|
The Organization of Petroleum Exporting Countries and its allied nations (OPEC+) have agreed to pare oil production by 100,000 barrels a day, beginning next month.
While the cut is largely symbolic, it underscores the group’s concern over softening oil demand amid a global economic slowdown and highlights last month’s comment by Abdulaziz bin Salman, Saudi Arabia’s oil minister, that the coalition can manipulate production as it pleases.
As the post-COVID economic recovery boomed, oil prices shot to more than $120 a barrel in June.
Since then, the world’s slowing economic activity has dropped prices back below $90. Brent crude’s price recovered to $94.26 on 12 September.
The unexpected move by OPEC+ bumped benchmark Brent crude’s price up as much as 3.3 percent to $96.50 last week, with West Texas Intermediate, which sets U.S. oil prices, gaining 3.7 percent to $89.79 last week and settling back to $87.98 on 12 September.
The slight cut “may seem negligible, but the message from today’s cut is clear: OPEC+ thinks [oil prices] have fallen enough,” Jason Bordoff, founding director of Columbia University’s Center on Global Energy Policy, tweeted after the group’s announcement.

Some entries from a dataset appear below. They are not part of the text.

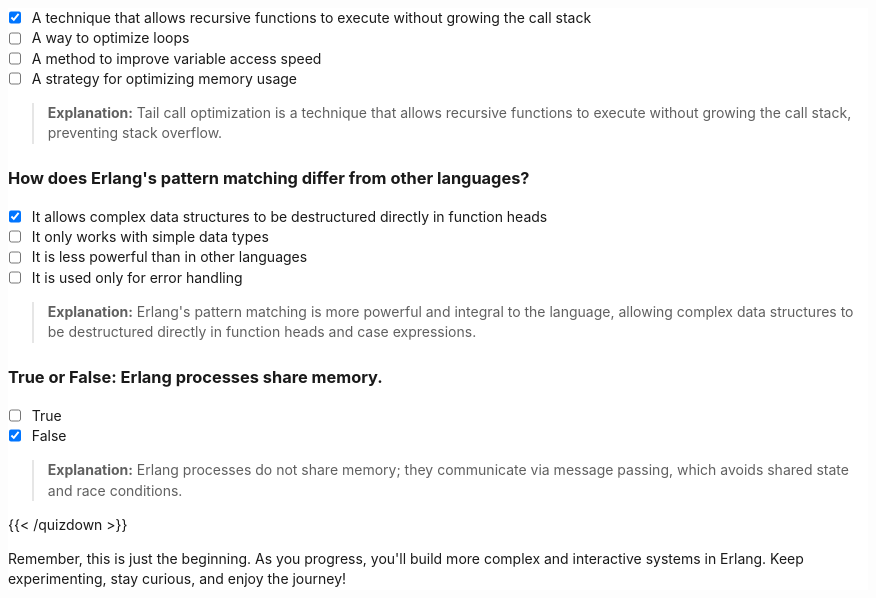 - [x] A technique that allows recursive functions to execute without growing the call stack
- [ ] A way to optimize loops
- [ ] A method to improve variable access speed
- [ ] A strategy for optimizing memory usage

> **Explanation:** Tail call optimization is a technique that allows recursive functions to execute without growing the call stack, preventing stack overflow.

### How does Erlang's pattern matching differ from other languages?

- [x] It allows complex data structures to be destructured directly in function heads
- [ ] It only works with simple data types
- [ ] It is less powerful than in other languages
- [ ] It is used only for error handling

> **Explanation:** Erlang's pattern matching is more powerful and integral to the language, allowing complex data structures to be destructured directly in function heads and case expressions.

### True or False: Erlang processes share memory.

- [ ] True
- [x] False

> **Explanation:** Erlang processes do not share memory; they communicate via message passing, which avoids shared state and race conditions.

{{< /quizdown >}}

Remember, this is just the beginning. As you progress, you'll build more complex and interactive systems in Erlang. Keep experimenting, stay curious, and enjoy the journey!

TREND FORECAST: OPEC+’s move is a political statement, reminding the world that it will adjust oil production up or down as it pleases, depending on global demand and its own members’ needs.
For now, oil prices will remain volatile. Europe is attempting to impose a price cap on Russian oil; in response, Russia might end all oil deliveries to the region, which likely would spike Brent prices.
In contrast, a slowing global economy will cut demand and oil’s price along with it.
Russia’s war in Ukraine and resulting Western sanctions remain a wild card.